What you will do: The required result is an exact copy of the lines from the one containing "right ankle: (61, 203)" to the last line of the records, both ends included, without pictures.

(Material provided)

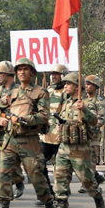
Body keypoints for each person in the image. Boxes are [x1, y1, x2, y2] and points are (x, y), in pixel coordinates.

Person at [0, 58, 56, 208]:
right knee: (3, 175)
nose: (22, 72)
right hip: (10, 139)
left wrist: (25, 119)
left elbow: (44, 116)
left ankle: (49, 204)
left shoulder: (41, 92)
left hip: (29, 140)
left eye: (26, 69)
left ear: (32, 73)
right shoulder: (12, 93)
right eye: (19, 70)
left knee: (36, 176)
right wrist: (0, 120)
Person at [53, 73, 105, 208]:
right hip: (65, 145)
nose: (65, 86)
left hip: (80, 148)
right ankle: (61, 203)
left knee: (86, 179)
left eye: (68, 84)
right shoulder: (67, 103)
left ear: (77, 86)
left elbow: (94, 121)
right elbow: (64, 119)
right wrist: (60, 127)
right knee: (60, 175)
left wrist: (85, 110)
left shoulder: (86, 103)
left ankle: (97, 197)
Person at [0, 61, 26, 199]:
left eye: (0, 73)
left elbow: (20, 111)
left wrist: (8, 119)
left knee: (13, 161)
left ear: (8, 74)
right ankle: (3, 185)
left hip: (12, 131)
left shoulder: (18, 90)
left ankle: (18, 181)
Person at [40, 64, 68, 199]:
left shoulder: (67, 91)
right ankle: (47, 191)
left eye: (57, 74)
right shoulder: (48, 90)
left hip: (60, 134)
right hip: (46, 134)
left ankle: (59, 193)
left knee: (60, 167)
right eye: (52, 74)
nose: (54, 76)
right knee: (39, 163)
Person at [81, 75, 105, 190]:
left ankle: (88, 183)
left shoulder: (99, 101)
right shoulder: (82, 100)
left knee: (91, 159)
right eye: (85, 84)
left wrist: (92, 125)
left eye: (89, 84)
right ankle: (95, 177)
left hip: (93, 135)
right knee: (82, 159)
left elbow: (101, 119)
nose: (86, 86)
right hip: (81, 134)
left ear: (95, 87)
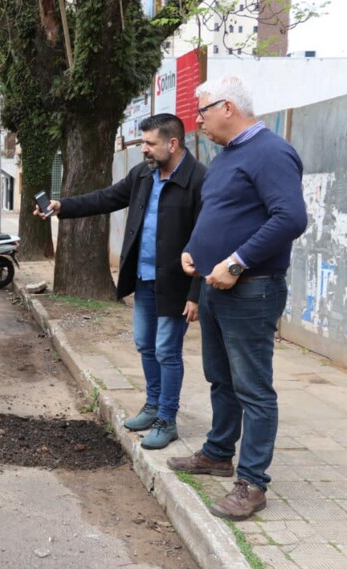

(End Material provided)

Response:
right ankle: (61, 203)
left knee: (86, 179)
left eye: (68, 84)
right shoulder: (67, 103)
left ear: (77, 86)
left elbow: (94, 121)
right elbow: (64, 119)
right wrist: (60, 127)
right knee: (60, 175)
left wrist: (85, 110)
left shoulder: (86, 103)
left ankle: (97, 197)
Person at [0, 61, 26, 199]:
left eye: (0, 73)
left elbow: (20, 111)
left wrist: (8, 119)
left knee: (13, 161)
left ear: (8, 74)
right ankle: (3, 185)
left hip: (12, 131)
left shoulder: (18, 90)
left ankle: (18, 181)
Person at [40, 64, 68, 199]:
left shoulder: (67, 91)
right ankle: (47, 191)
left eye: (57, 74)
right shoulder: (48, 90)
left hip: (60, 134)
right hip: (46, 134)
left ankle: (59, 193)
left knee: (60, 167)
right eye: (52, 74)
nose: (54, 76)
right knee: (39, 163)
Person at [81, 75, 105, 190]:
left ankle: (88, 183)
left shoulder: (99, 101)
right shoulder: (82, 100)
left knee: (91, 159)
right eye: (85, 84)
left wrist: (92, 125)
left eye: (89, 84)
right ankle: (95, 177)
left hip: (93, 135)
right knee: (82, 159)
left elbow: (101, 119)
nose: (86, 86)
right hip: (81, 134)
left ear: (95, 87)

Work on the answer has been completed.